Monai 5D output from dataloader not working for non monai models

Hi,

Was delving into @MONAI, but I’m having some issues regarding the dimensions of the outputs from the dataloader.

So it seems that when loading nifti data, the Dataloader always returns 5D input tensors, which does work fine for the models provided by monai, but doesn’t work for native torch models such as the Unet by milesial or other similar.

Is there any workaround to be able to use this data loader with custom models?
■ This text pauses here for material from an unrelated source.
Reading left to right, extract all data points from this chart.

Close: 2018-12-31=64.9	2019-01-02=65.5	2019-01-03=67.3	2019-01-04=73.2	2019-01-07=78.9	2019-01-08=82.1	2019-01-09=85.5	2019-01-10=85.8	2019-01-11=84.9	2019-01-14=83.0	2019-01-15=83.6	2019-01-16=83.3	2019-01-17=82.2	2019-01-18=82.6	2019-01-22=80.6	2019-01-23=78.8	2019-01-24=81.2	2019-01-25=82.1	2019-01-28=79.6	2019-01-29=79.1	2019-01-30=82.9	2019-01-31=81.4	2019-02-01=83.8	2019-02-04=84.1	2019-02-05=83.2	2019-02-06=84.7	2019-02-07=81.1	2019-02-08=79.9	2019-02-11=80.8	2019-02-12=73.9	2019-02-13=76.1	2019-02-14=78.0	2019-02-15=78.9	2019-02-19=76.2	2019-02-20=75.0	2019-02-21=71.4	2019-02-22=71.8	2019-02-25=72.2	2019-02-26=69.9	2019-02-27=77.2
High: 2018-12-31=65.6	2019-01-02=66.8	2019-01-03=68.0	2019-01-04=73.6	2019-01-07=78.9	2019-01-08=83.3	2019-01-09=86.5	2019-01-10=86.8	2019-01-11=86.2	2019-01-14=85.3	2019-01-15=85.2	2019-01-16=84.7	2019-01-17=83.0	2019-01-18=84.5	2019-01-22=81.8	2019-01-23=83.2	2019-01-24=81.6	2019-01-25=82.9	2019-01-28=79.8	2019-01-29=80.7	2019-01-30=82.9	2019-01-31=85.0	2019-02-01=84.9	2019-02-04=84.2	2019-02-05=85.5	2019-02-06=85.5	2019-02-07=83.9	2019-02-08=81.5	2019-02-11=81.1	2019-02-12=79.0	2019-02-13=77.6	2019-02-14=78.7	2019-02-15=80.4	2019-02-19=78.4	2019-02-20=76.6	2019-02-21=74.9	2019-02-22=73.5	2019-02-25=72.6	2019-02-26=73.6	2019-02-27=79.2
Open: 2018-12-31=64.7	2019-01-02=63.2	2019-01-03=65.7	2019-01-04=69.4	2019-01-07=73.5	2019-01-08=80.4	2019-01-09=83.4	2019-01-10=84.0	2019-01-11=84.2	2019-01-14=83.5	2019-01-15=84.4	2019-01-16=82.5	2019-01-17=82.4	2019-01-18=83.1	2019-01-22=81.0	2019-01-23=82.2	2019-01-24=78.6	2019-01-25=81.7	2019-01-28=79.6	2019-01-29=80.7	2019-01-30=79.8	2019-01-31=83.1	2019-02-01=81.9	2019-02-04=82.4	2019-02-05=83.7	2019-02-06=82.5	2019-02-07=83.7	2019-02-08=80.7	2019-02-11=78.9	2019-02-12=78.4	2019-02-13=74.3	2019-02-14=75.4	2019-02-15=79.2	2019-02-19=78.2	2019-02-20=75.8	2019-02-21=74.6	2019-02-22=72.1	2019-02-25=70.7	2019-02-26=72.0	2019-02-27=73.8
I know the nifti files are 3D images, is that the problem?

In the end I leave a snippet of my code to demonstrate the problem:

First time posting, sorry for any possible mistakes!

tempdir = './prostate/'
     
images = sorted(glob(os.path.join(tempdir, "images", "*T2.nii.gz")))
segs = sorted(glob(os.path.join(tempdir, "masks", "*t2.nii.gz")))

data_dicts = [
    {"image": image_name, "label": label_name}
    for image_name, label_name in zip(images, segs)
]
train_files, val_files = data_dicts[:-3], data_dicts[8:]

train_transforms = Compose(
    [
        LoadImaged(keys=["image", "label"]),
        AddChanneld(keys=["image", "label"]),
        Resized(keys=["image", "label"], spatial_size=(128, 128, 32), mode=('trilinear', 'nearest')),
        ToTensord(keys=["image", "label"]),
    ]
)

val_transforms = Compose(
    [
        LoadImaged(keys=["image", "label"]),
        AddChanneld(keys=["image", "label"]),
        Resized(keys=["image", "label"], spatial_size=(128, 128, 32), mode=('trilinear', 'nearest')),
        ToTensord(keys=["image", "label"]),
    ]
)

train_ds = monai.data.Dataset(data=train_files, transform=train_transforms)
train_loader = DataLoader(train_ds, batch_size=2, shuffle=True, num_workers=4)

val_ds = Dataset(data=val_files, transform=val_transforms)
val_loader = DataLoader(val_ds, batch_size=1, num_workers=4)


model = UNet(1,2).to(device) # Unet from milesial repo, 1 channel input 2 channel output
loss_function = monai.losses.DiceLoss(sigmoid=True)
optimizer = torch.optim.Adam(model.parameters(), 1e-4)

epoch_num = 5
val_interval = 2
best_metric = -1
best_metric_epoch = -1
epoch_loss_values = list()
metric_values = list()

for epoch in range(epoch_num):
    print("-" * 10)
    print(f"epoch {epoch + 1}/{epoch_num}")
    model.train()
    epoch_loss = 0
    step = 0
    for batch_data in train_loader:
        step += 1
        inputs, labels = (batch_data["image"].to(device), batch_data["label"].to(device),)
        
        print(inputs.shape, '\n')

        optimizer.zero_grad()
        outputs = model(inputs)
        loss = loss_function(outputs, labels)
        loss.backward()
        optimizer.step()
        epoch_loss += loss.item()
        print(f"{step}/{len(train_ds) // train_loader.batch_size}, train_loss: {loss.item():.4f}")
    epoch_loss /= step
    epoch_loss_values.append(epoch_loss)
    print(f"epoch {epoch + 1} average loss: {epoch_loss:.4f}")

Output from the print: torch.Size([2, 1, 128, 128, 32])

Error: Expected 4-dimensional input for 4-dimensional weight [64, 3, 3, 3], but got 5-dimensional input of size [2, 1, 128, 128, 32] instead

1 Like

Well, the Unet network you have referred handles 4D arrays only (batch, channel, height, width). You need to find a UNet model that handles 5D array(batch, channel, height, width, Depth) (you will find conv3d layers, etc.)

1 Like

First of all thank you very much, switching all operations to 3D does allow for the use of 5D arrays and solves the problems.

As a followup, still regarding the dataloader output, is it possible to load the nifti images but treat them not as 1 3D with x Depth, but several 2D images, again, ending with a 4D array instead of 5D?